Propos recueilli par Mathieu BILLEAUD
(2)Eric Fouda de 1997 à 1999, Philippe Clément, à partir de l’âge de 15 ans sous l’impulsion de Pascal Théault, en parallèle de sa carrière de joueur au SM Caen jusqu’à la réserve.
(3)Après avoir effectué toute sa carrière de joueur au Stade Malherbe, jusqu’en Division 2, Pascal Théault a notamment été le directeur du centre de formation du club caennais (1992-1997), avant d’entraîner l’équipe « pro » (1997-2000).

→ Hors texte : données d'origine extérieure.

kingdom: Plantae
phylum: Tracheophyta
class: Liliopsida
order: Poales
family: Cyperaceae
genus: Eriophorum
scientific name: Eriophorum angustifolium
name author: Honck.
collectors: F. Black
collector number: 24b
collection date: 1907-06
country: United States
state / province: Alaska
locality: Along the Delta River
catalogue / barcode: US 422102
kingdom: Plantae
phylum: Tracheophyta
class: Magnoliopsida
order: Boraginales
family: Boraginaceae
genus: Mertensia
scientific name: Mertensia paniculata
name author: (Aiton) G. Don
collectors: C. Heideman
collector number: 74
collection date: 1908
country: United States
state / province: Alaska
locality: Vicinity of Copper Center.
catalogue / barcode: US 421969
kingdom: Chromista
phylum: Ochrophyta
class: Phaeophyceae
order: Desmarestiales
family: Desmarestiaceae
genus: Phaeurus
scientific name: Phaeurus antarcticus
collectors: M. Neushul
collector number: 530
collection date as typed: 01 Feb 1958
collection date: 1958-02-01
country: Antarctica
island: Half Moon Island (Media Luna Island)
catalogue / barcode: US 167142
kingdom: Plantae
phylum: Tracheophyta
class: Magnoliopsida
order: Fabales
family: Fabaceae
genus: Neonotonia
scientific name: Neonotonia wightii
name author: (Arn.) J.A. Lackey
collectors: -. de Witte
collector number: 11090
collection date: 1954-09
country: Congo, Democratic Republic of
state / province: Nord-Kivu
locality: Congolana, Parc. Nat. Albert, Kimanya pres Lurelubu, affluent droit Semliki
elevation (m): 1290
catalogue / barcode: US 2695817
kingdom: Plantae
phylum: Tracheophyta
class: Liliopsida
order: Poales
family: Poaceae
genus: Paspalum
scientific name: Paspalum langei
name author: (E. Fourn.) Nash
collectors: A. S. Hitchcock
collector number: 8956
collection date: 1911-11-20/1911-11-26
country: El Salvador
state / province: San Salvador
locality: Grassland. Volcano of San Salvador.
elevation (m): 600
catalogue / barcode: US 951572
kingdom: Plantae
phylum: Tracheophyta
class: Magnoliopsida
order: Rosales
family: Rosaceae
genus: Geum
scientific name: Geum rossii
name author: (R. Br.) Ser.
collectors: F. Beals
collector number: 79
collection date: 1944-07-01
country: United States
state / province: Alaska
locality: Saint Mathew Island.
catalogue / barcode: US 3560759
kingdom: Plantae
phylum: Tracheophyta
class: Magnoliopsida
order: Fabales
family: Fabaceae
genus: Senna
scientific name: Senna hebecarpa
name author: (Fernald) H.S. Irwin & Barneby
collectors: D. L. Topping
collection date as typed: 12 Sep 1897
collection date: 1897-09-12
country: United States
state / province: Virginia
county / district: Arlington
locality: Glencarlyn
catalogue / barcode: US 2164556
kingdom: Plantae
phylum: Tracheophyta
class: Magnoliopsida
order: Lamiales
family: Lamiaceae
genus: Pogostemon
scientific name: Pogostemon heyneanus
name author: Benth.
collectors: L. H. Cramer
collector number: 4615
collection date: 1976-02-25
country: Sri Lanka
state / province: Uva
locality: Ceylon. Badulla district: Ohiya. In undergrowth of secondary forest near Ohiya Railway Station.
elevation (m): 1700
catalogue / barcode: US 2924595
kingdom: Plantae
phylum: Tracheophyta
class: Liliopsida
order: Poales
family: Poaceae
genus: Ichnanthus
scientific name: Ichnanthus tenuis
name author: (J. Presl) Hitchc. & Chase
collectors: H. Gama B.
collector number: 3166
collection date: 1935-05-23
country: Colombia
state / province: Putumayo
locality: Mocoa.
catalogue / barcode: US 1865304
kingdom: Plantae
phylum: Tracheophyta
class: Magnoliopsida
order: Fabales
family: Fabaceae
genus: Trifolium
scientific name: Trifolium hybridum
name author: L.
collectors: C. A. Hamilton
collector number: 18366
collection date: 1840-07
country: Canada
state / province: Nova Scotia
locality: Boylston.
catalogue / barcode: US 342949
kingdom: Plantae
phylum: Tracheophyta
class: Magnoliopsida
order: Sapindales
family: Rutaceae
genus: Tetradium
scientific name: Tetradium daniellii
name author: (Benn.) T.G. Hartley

(4)Actuellement directeur technique de l’Arabie Saoudite, après être aussi passé par la fédération marocaine et l'OM, Nasser Larguet a été le directeur du centre de formation du SM Caen (1998-2002).
(5)Entraîneur du SM Caen, de 1989 à 1994, Daniel Jeandupeux y est revenu en tant que manager général, de 1997 à 2000.
(6)Formé au SM Caen, Christophe Desbouillons a été successivement l’adjoint de Pascal Théault, Jean-Louis Gasset, Hervé Gauthier puis Patrick Rémy (1998-2002).